Stored data entries
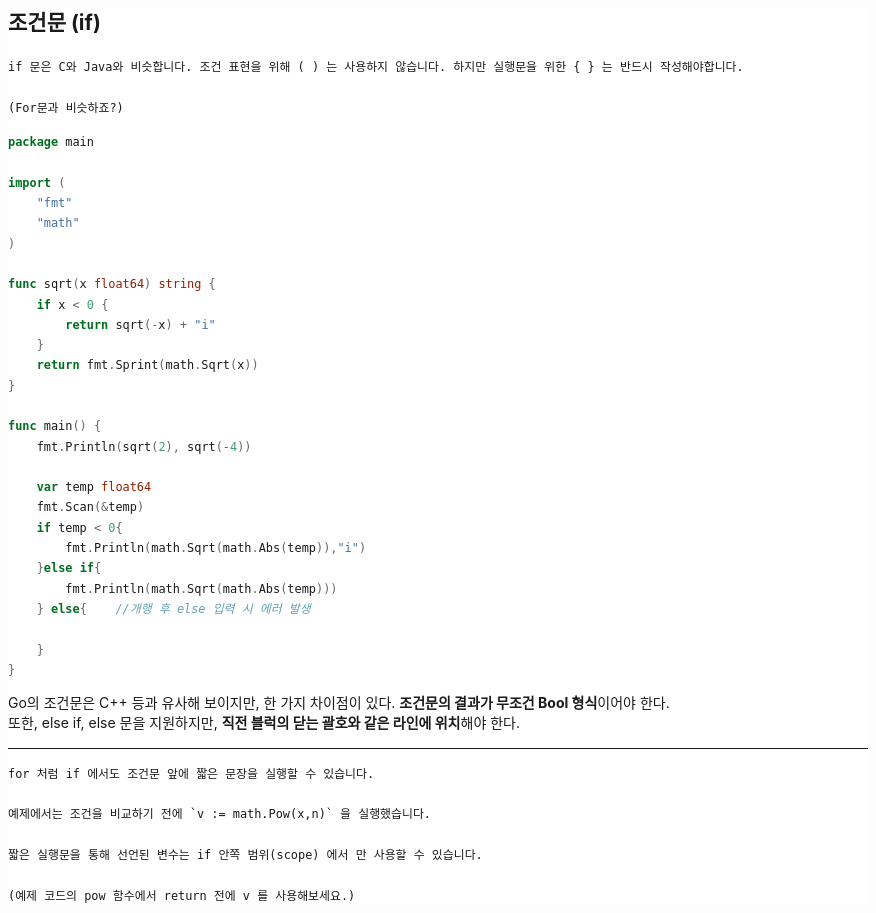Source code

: ## 조건문 (if)

```
if 문은 C와 Java와 비슷합니다. 조건 표현을 위해 ( ) 는 사용하지 않습니다. 하지만 실행문을 위한 { } 는 반드시 작성해야합니다.

(For문과 비슷하죠?)
```

```go
package main

import (
    "fmt"
    "math"
)

func sqrt(x float64) string {
    if x < 0 {
        return sqrt(-x) + "i"
    }
    return fmt.Sprint(math.Sqrt(x))
}

func main() {
	fmt.Println(sqrt(2), sqrt(-4))

	var temp float64
	fmt.Scan(&temp)
	if temp < 0{
		fmt.Println(math.Sqrt(math.Abs(temp)),"i")
	}else if{
		fmt.Println(math.Sqrt(math.Abs(temp)))
	} else{    //개행 후 else 입력 시 에러 발생

	}
}

```

Go의 조건문은 C++ 등과 유사해 보이지만, 한 가지 차이점이 있다. **조건문의 결과가 무조건 Bool 형식**이어야 한다.  
또한, else if, else 문을 지원하지만, **직전 블럭의 닫는 괄호와 같은 라인에 위치**해야 한다.

---

```
for 처럼 if 에서도 조건문 앞에 짧은 문장을 실행할 수 있습니다.

예제에서는 조건을 비교하기 전에 `v := math.Pow(x,n)` 을 실행했습니다.

짧은 실행문을 통해 선언된 변수는 if 안쪽 범위(scope) 에서 만 사용할 수 있습니다.

(예제 코드의 pow 함수에서 return 전에 v 를 사용해보세요.)
```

_Assignment_: Your task is to restate, word for word, each line from the one that includes "## 조건문 (if)" to the end of the records, with both ends included and nothing else.

_Task solution_:
: ## 조건문 (if)

```
if 문은 C와 Java와 비슷합니다. 조건 표현을 위해 ( ) 는 사용하지 않습니다. 하지만 실행문을 위한 { } 는 반드시 작성해야합니다.

(For문과 비슷하죠?)
```

```go
package main

import (
    "fmt"
    "math"
)

func sqrt(x float64) string {
    if x < 0 {
        return sqrt(-x) + "i"
    }
    return fmt.Sprint(math.Sqrt(x))
}

func main() {
	fmt.Println(sqrt(2), sqrt(-4))

	var temp float64
	fmt.Scan(&temp)
	if temp < 0{
		fmt.Println(math.Sqrt(math.Abs(temp)),"i")
	}else if{
		fmt.Println(math.Sqrt(math.Abs(temp)))
	} else{    //개행 후 else 입력 시 에러 발생

	}
}

```

Go의 조건문은 C++ 등과 유사해 보이지만, 한 가지 차이점이 있다. **조건문의 결과가 무조건 Bool 형식**이어야 한다.  
또한, else if, else 문을 지원하지만, **직전 블럭의 닫는 괄호와 같은 라인에 위치**해야 한다.

---

```
for 처럼 if 에서도 조건문 앞에 짧은 문장을 실행할 수 있습니다.

예제에서는 조건을 비교하기 전에 `v := math.Pow(x,n)` 을 실행했습니다.

짧은 실행문을 통해 선언된 변수는 if 안쪽 범위(scope) 에서 만 사용할 수 있습니다.

(예제 코드의 pow 함수에서 return 전에 v 를 사용해보세요.)
```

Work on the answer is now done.